Of course, if spending $30K on a car with base price in the low $20s, you’d hope for some kit above and beyond. With ‘Touring’ you’ll enjoy dual-zone climate control, Harman Kardon’s take on audio, a nav system with eight full inches of touchscreen, Kia’s UVO infotainment, and the normal assortment of connectivity and diversion. With that, please keep your eyes on the g*d d*mn road.
ON THE ROAD: When another editorial team was giving some thought to a ‘warm hatch’ comparison (the warm hatch is necessarily ‘cooler’ than the hot hatch), I argued for the inclusion of this new Niro. And while I don’t believe I won that argument, I think it remains compelling. While the Niro’s mantra is hyper-efficiency, its mix of a 43 Combined EPA estimate with genuinely entertaining levels of torque make for a pretty compelling drive and – if talking to an editor-in-chief – a pretty compelling argument.
We found the steering adequately direct, body roll well controlled, and a ride/handling balance that seemed pretty darn optimal for anything short of a track day. The 1.6 liter GDI (Gasoline Direct Injection) is obviously tuned for economy, developing but 104 horsepower at a relatively high 5,700 rpm. But add 43 horsepower from its motor, along with its 125 pound-feet of torque, and you’ll enjoy a combined 139 horses and a whopping 195 lb-ft of pull. And that is plenty to provide responsive performance for the 3,100 pound hatchback, in combination with 40+ miles per gallon. On those days where we drove it like we stole it, the Niro still achieved the high 30s, along with the reluctant admiration of at least one Acura driver. (He told me I was ‘number one’…digitally.)

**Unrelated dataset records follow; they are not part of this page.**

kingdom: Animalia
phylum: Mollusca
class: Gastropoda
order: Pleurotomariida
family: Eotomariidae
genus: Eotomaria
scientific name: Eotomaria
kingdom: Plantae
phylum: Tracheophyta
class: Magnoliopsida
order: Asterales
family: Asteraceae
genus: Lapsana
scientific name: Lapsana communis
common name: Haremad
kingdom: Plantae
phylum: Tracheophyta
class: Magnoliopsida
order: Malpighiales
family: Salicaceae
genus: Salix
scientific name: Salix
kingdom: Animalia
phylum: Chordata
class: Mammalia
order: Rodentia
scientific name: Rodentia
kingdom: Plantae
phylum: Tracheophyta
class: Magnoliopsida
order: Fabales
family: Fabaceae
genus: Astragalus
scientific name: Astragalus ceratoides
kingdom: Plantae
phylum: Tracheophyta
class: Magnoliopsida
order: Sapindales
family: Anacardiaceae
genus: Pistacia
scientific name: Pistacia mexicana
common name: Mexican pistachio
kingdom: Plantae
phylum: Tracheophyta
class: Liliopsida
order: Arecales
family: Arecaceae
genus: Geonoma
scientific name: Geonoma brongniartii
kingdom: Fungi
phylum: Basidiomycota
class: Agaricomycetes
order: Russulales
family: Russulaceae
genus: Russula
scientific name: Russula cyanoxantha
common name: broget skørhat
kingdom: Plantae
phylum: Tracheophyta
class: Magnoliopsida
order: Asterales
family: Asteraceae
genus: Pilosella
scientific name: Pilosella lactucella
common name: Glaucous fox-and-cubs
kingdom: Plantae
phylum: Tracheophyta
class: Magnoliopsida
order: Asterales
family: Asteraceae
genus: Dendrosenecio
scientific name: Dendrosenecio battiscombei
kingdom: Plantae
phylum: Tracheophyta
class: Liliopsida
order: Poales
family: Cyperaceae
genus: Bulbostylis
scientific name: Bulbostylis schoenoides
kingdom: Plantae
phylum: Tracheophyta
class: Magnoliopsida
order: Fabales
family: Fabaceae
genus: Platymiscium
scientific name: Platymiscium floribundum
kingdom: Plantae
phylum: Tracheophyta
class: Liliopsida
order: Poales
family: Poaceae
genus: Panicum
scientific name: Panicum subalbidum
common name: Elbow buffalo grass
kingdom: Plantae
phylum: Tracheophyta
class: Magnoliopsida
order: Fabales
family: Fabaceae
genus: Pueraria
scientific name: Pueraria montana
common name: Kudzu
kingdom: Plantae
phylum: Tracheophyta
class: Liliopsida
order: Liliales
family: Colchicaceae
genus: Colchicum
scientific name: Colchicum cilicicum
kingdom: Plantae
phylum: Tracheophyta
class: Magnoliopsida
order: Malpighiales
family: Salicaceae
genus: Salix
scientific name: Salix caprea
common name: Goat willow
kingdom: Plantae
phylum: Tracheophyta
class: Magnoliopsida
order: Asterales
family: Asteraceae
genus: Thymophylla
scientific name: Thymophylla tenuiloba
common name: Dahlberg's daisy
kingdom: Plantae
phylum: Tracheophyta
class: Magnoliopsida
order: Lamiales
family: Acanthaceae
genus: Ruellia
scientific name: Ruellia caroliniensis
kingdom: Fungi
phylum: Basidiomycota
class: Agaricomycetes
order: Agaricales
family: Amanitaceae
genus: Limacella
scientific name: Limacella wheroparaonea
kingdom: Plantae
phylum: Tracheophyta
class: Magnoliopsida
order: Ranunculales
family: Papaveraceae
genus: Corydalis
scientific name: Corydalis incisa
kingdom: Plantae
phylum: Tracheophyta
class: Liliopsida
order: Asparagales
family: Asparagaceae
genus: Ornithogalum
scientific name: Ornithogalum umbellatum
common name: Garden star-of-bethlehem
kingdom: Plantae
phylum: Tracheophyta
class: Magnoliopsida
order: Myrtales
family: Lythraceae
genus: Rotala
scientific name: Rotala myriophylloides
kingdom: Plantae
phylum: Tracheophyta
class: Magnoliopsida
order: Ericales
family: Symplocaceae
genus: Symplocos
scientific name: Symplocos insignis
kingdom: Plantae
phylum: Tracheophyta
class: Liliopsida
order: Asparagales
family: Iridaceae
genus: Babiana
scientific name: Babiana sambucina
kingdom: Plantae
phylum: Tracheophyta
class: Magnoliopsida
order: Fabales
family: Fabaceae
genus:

If $30K for a Kia Niro seems a bit dear, we went online and built a nicely equipped mid-level EX for an even $27,000. Figure the typical cash or lease incentives that seem to go with almost any vehicle, and you should find an attractive purpose proposition, along with a way attractive ownership proposition. We’d see ‘one car’ as perhaps the new economy (with one motorcycle and one bike). And – of course – one wife.